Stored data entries
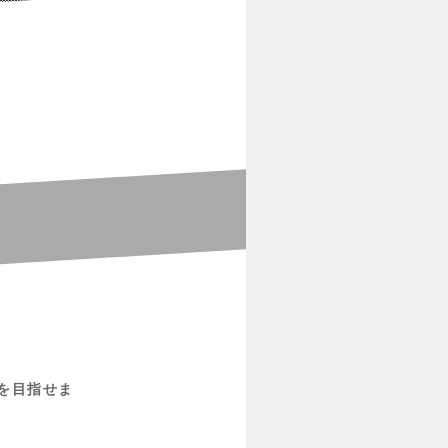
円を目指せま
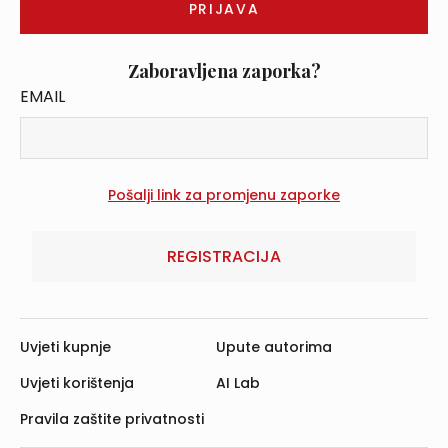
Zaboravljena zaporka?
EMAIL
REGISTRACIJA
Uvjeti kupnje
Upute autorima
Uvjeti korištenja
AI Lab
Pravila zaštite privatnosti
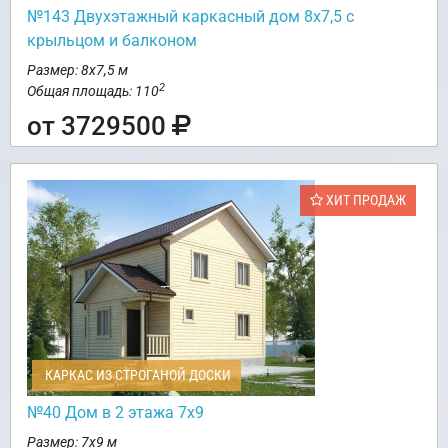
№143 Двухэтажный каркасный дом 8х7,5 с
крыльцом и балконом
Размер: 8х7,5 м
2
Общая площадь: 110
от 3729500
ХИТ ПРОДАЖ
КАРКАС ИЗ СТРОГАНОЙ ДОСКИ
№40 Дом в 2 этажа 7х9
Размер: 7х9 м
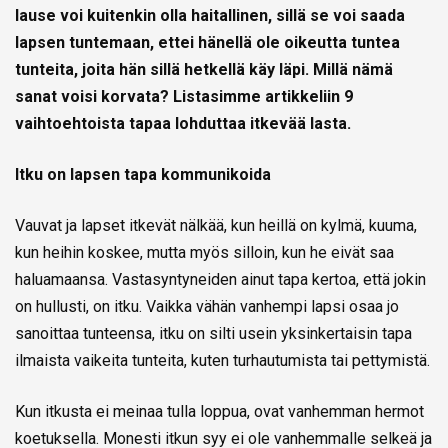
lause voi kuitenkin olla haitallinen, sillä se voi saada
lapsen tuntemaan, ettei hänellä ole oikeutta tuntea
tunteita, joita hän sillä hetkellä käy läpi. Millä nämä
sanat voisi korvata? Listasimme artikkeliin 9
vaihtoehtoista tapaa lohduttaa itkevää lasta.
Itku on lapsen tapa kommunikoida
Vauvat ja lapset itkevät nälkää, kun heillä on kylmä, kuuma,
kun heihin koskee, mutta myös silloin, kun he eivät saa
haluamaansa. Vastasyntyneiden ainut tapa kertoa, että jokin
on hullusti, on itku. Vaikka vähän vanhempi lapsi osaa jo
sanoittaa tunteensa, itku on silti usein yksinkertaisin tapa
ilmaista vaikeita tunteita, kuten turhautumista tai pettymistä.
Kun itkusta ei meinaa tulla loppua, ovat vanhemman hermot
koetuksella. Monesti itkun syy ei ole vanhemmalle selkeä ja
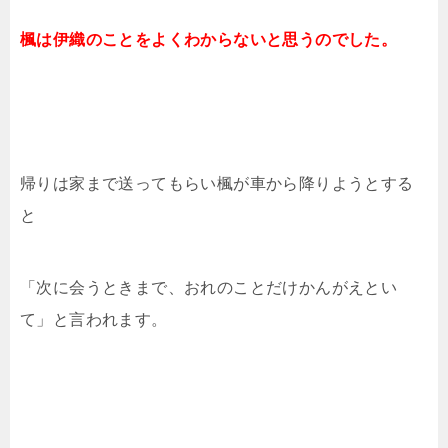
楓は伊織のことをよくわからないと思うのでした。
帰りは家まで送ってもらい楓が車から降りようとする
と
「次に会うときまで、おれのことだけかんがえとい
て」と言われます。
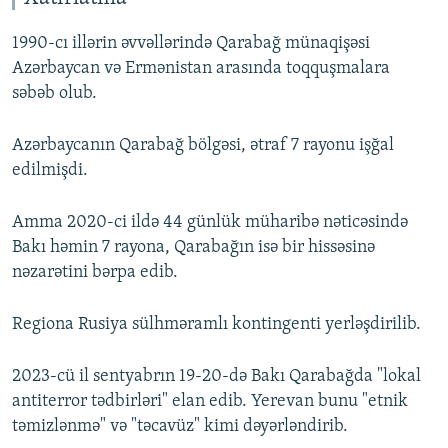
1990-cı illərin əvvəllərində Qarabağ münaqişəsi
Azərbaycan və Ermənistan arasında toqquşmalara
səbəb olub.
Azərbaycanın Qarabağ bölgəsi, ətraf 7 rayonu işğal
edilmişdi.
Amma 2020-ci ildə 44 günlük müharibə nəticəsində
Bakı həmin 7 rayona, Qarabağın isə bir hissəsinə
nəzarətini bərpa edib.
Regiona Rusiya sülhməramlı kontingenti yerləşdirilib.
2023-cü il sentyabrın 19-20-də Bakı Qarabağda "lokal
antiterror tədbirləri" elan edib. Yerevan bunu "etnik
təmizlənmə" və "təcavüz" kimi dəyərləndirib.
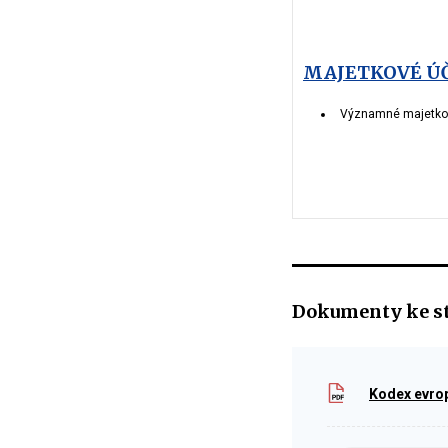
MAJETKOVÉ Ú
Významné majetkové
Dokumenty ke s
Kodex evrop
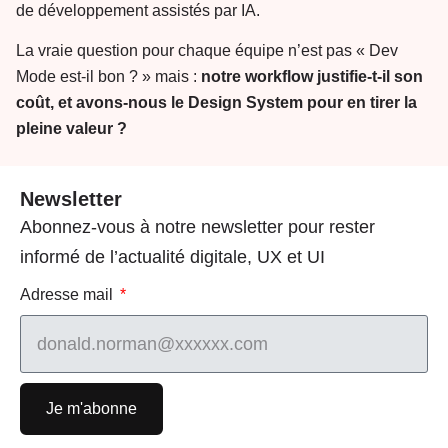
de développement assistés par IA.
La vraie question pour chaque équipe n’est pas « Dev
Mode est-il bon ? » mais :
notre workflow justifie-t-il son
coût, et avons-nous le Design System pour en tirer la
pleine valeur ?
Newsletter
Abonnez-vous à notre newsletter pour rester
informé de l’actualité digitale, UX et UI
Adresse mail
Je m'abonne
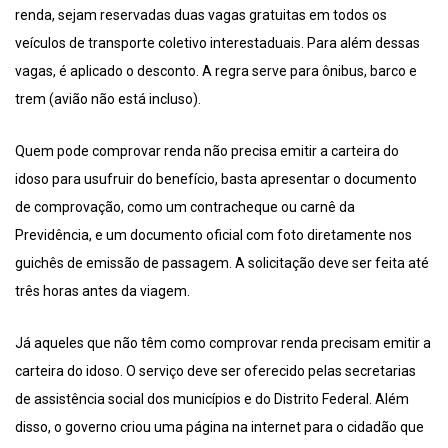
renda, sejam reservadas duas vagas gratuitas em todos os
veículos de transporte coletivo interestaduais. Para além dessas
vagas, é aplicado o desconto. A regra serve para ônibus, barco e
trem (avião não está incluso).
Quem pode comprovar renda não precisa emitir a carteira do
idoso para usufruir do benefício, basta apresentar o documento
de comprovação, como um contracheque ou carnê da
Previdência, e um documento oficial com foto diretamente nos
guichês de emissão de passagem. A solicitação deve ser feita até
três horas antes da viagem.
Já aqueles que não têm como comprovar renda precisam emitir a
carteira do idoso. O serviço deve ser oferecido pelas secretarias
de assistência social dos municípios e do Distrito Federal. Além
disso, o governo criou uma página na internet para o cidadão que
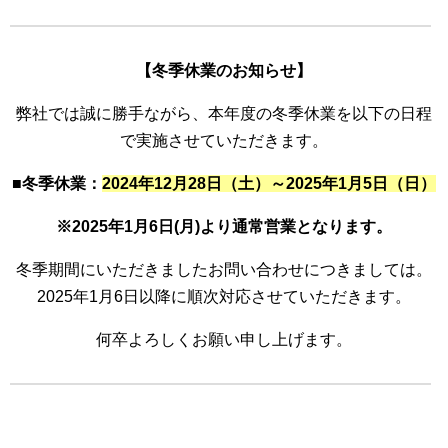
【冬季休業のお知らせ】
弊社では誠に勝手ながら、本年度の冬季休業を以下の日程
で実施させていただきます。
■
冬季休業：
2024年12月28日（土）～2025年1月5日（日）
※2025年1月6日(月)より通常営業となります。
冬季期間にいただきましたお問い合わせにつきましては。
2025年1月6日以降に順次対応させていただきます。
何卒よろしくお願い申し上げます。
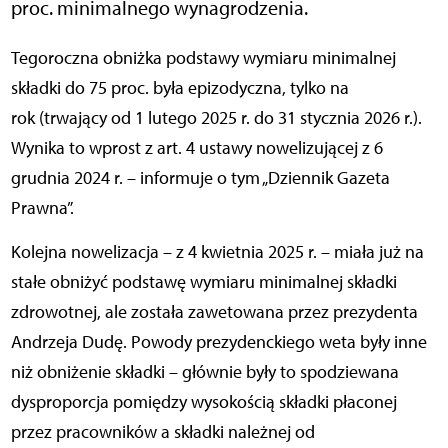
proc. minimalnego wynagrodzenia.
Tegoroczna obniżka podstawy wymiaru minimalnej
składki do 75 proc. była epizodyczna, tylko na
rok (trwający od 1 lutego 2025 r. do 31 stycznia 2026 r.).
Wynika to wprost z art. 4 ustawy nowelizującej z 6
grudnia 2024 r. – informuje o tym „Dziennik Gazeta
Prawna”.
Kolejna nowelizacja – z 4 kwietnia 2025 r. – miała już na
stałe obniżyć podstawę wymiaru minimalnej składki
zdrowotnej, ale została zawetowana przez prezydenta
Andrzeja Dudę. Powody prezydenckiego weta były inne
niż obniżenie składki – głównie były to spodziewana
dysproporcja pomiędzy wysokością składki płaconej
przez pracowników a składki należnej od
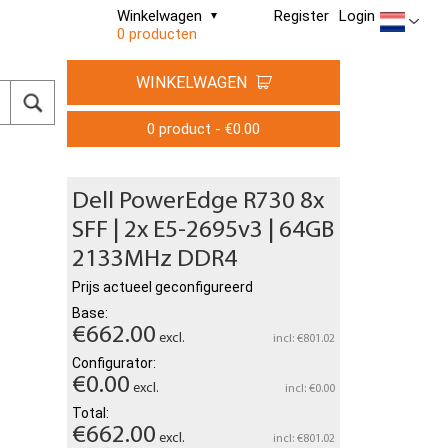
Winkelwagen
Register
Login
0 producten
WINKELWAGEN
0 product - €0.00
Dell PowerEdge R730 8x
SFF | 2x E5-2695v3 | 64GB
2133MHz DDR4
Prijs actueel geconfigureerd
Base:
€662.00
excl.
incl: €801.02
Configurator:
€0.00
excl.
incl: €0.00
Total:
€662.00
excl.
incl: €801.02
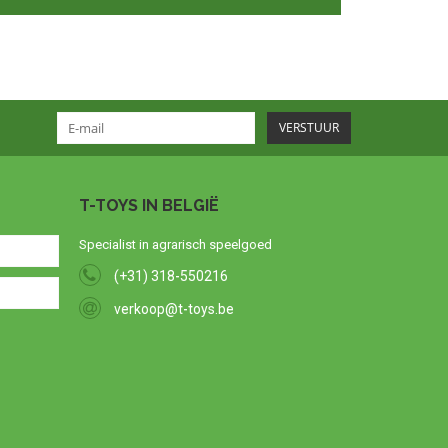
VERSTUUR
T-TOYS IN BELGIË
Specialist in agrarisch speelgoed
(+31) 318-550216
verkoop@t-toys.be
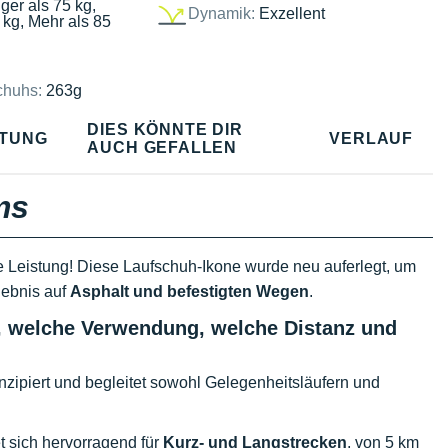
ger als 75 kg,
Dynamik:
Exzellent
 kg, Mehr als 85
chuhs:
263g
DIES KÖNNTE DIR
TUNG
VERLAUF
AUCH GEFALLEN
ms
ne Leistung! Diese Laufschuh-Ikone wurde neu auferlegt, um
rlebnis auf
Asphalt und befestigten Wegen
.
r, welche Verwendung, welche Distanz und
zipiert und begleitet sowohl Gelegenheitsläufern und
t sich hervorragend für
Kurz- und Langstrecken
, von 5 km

| YOUR OBJECTIVE |
Would you duplicate every row above word for word, leaving the pictures out of your copy?

| OUTPUT |
円を目指せま
Zaboravljena zaporka?
EMAIL
REGISTRACIJA
Uvjeti kupnje
Upute autorima
Uvjeti korištenja
AI Lab
Pravila zaštite privatnosti
№143 Двухэтажный каркасный дом 8х7,5 с
крыльцом и балконом
Размер: 8х7,5 м
2
Общая площадь: 110
от 3729500
ХИТ ПРОДАЖ
КАРКАС ИЗ СТРОГАНОЙ ДОСКИ
№40 Дом в 2 этажа 7х9
Размер: 7х9 м
lause voi kuitenkin olla haitallinen, sillä se voi saada
lapsen tuntemaan, ettei hänellä ole oikeutta tuntea
tunteita, joita hän sillä hetkellä käy läpi. Millä nämä
sanat voisi korvata? Listasimme artikkeliin 9
vaihtoehtoista tapaa lohduttaa itkevää lasta.
Itku on lapsen tapa kommunikoida
Vauvat ja lapset itkevät nälkää, kun heillä on kylmä, kuuma,
kun heihin koskee, mutta myös silloin, kun he eivät saa
haluamaansa. Vastasyntyneiden ainut tapa kertoa, että jokin
on hullusti, on itku. Vaikka vähän vanhempi lapsi osaa jo
sanoittaa tunteensa, itku on silti usein yksinkertaisin tapa
ilmaista vaikeita tunteita, kuten turhautumista tai pettymistä.
Kun itkusta ei meinaa tulla loppua, ovat vanhemman hermot
koetuksella. Monesti itkun syy ei ole vanhemmalle selkeä ja
楓は伊織のことをよくわからないと思うのでした。
帰りは家まで送ってもらい楓が車から降りようとする
と
「次に会うときまで、おれのことだけかんがえとい
て」と言われます。
1990-cı illərin əvvəllərində Qarabağ münaqişəsi
Azərbaycan və Ermənistan arasında toqquşmalara
səbəb olub.
Azərbaycanın Qarabağ bölgəsi, ətraf 7 rayonu işğal
edilmişdi.
Amma 2020-ci ildə 44 günlük müharibə nəticəsində
Bakı həmin 7 rayona, Qarabağın isə bir hissəsinə
nəzarətini bərpa edib.
Regiona Rusiya sülhməramlı kontingenti yerləşdirilib.
2023-cü il sentyabrın 19-20-də Bakı Qarabağda "lokal
antiterror tədbirləri" elan edib. Yerevan bunu "etnik
təmizlənmə" və "təcavüz" kimi dəyərləndirib.
MAJETKOVÉ Ú
Významné majetkové
Dokumenty ke s
Kodex evrop
de développement assistés par IA.
La vraie question pour chaque équipe n’est pas « Dev
Mode est-il bon ? » mais :
notre workflow justifie-t-il son
coût, et avons-nous le Design System pour en tirer la
pleine valeur ?
Newsletter
Abonnez-vous à notre newsletter pour rester
informé de l’actualité digitale, UX et UI
Adresse mail
Je m'abonne
renda, sejam reservadas duas vagas gratuitas em todos os
veículos de transporte coletivo interestaduais. Para além dessas
vagas, é aplicado o desconto. A regra serve para ônibus, barco e
trem (avião não está incluso).
Quem pode comprovar renda não precisa emitir a carteira do
idoso para usufruir do benefício, basta apresentar o documento
de comprovação, como um contracheque ou carnê da
Previdência, e um documento oficial com foto diretamente nos
guichês de emissão de passagem. A solicitação deve ser feita até
três horas antes da viagem.
Já aqueles que não têm como comprovar renda precisam emitir a
carteira do idoso. O serviço deve ser oferecido pelas secretarias
de assistência social dos municípios e do Distrito Federal. Além
disso, o governo criou uma página na internet para o cidadão que
【冬季休業のお知らせ】
弊社では誠に勝手ながら、本年度の冬季休業を以下の日程
で実施させていただきます。
■
冬季休業：
2024年12月28日（土）～2025年1月5日（日）
※2025年1月6日(月)より通常営業となります。
冬季期間にいただきましたお問い合わせにつきましては。
2025年1月6日以降に順次対応させていただきます。
何卒よろしくお願い申し上げます。
proc. minimalnego wynagrodzenia.
Tegoroczna obniżka podstawy wymiaru minimalnej
składki do 75 proc. była epizodyczna, tylko na
rok (trwający od 1 lutego 2025 r. do 31 stycznia 2026 r.).
Wynika to wprost z art. 4 ustawy nowelizującej z 6
grudnia 2024 r. – informuje o tym „Dziennik Gazeta
Prawna”.
Kolejna nowelizacja – z 4 kwietnia 2025 r. – miała już na
stałe obniżyć podstawę wymiaru minimalnej składki
zdrowotnej, ale została zawetowana przez prezydenta
Andrzeja Dudę. Powody prezydenckiego weta były inne
niż obniżenie składki – głównie były to spodziewana
dysproporcja pomiędzy wysokością składki płaconej
przez pracowników a składki należnej od
Winkelwagen
Register
Login
0 producten
WINKELWAGEN
0 product - €0.00
Dell PowerEdge R730 8x
SFF | 2x E5-2695v3 | 64GB
2133MHz DDR4
Prijs actueel geconfigureerd
Base:
€662.00
excl.
incl: €801.02
Configurator:
€0.00
excl.
incl: €0.00
Total:
€662.00
excl.
incl: €801.02
VERSTUUR
T-TOYS IN BELGIË
Specialist in agrarisch speelgoed
(+31) 318-550216
verkoop@t-toys.be
ger als 75 kg,
Dynamik:
Exzellent
 kg, Mehr als 85
chuhs:
263g
DIES KÖNNTE DIR
TUNG
VERLAUF
AUCH GEFALLEN
ms
ne Leistung! Diese Laufschuh-Ikone wurde neu auferlegt, um
rlebnis auf
Asphalt und befestigten Wegen
.
r, welche Verwendung, welche Distanz und
zipiert und begleitet sowohl Gelegenheitsläufern und
t sich hervorragend für
Kurz- und Langstrecken
, von 5 km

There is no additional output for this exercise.